Prezydent USA Donald Trump zapowiedział, że wciągu dwóch tygodni zdecyduje, czy armia amerykańska weźmie udział w operacji wymierzonej w Iran. Republika Islamska ostrzegała, że może odpowiedzieć atakiem na bazy Stanów Zjednoczonych.
Wojna Izrael - Iran. Co z USA? Samoloty zniknęły z bazy wojskowej
Zdaniem Marka Schwartza, specjalisty ds. obronności w Rand Corporation w razie ataku Iranu personel, maszyny i instalacje w bazie Al Udeid byłyby poważnie zagrożone.
Samoloty, które wcześniej były rozmieszczone na otwartej przestrzeni, mogły zostać przeniesione do innych baz lub odholowane do hangarów - zauważył portal.

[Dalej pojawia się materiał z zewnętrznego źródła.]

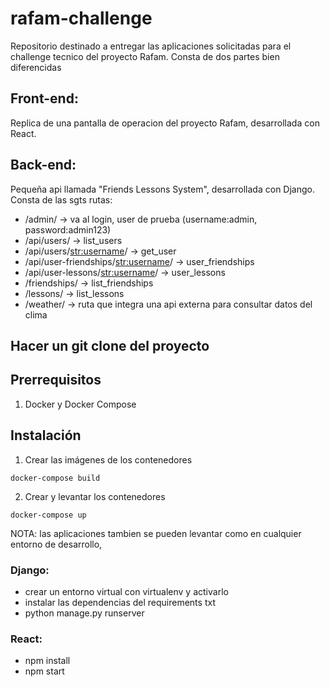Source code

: # rafam-challenge
Repositorio destinado a entregar las aplicaciones solicitadas para el challenge tecnico del proyecto Rafam. 
Consta de dos partes bien diferencidas

## Front-end:
Replica de una pantalla de operacion del proyecto Rafam, desarrollada con React.

## Back-end:
Pequeña api llamada "Friends Lessons System", desarrollada con Django.
Consta de las sgts rutas:
* /admin/   -> va al login, user de prueba (username:admin, password:admin123)
* /api/users/                           -> list_users
* /api/users/<str:username>/            -> get_user
* /api/user-friendships/<str:username>/ -> user_friendships
* /api/user-lessons/<str:username>/     -> user_lessons
* /friendships/                         -> list_friendships
* /lessons/                             -> list_lessons
* /weather/  -> ruta que integra una api externa para consultar datos del clima

## Hacer un git clone del proyecto

## Prerrequisitos

1. Docker y Docker Compose

## Instalación

1. Crear las imágenes de los contenedores
```
docker-compose build
```

2. Crear y levantar los contenedores
```
docker-compose up
```

NOTA: las aplicaciones tambien se pueden levantar como en cualquier entorno de desarrollo,
### Django: 
* crear un entorno virtual con virtualenv y activarlo 
* instalar las dependencias del requirements txt
* python manage.py runserver

### React:
* npm install
* npm start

Siły zbrojne Izraela rozpoczęły 13 czerwca nad ranem zmasowane ataki na Iran; deklarowanym celem miały być obiekty nuklearne i wojskowe. Premier Benjamin Netanjahu oświadczył wówczas, że Teheran ma wystarczającą ilość wzbogaconego uranu, by zbudować dziewięć bomb atomowych. Iran odpowiedział ostrzałem rakietowym Tel Awiwu i innych izraelskich miast. Teheran ostrzegł też, że jeśli USA przystąpią do wojny po stronie Izraela, to Iran może zaatakować amerykańskie bazy wojskowe w regionie.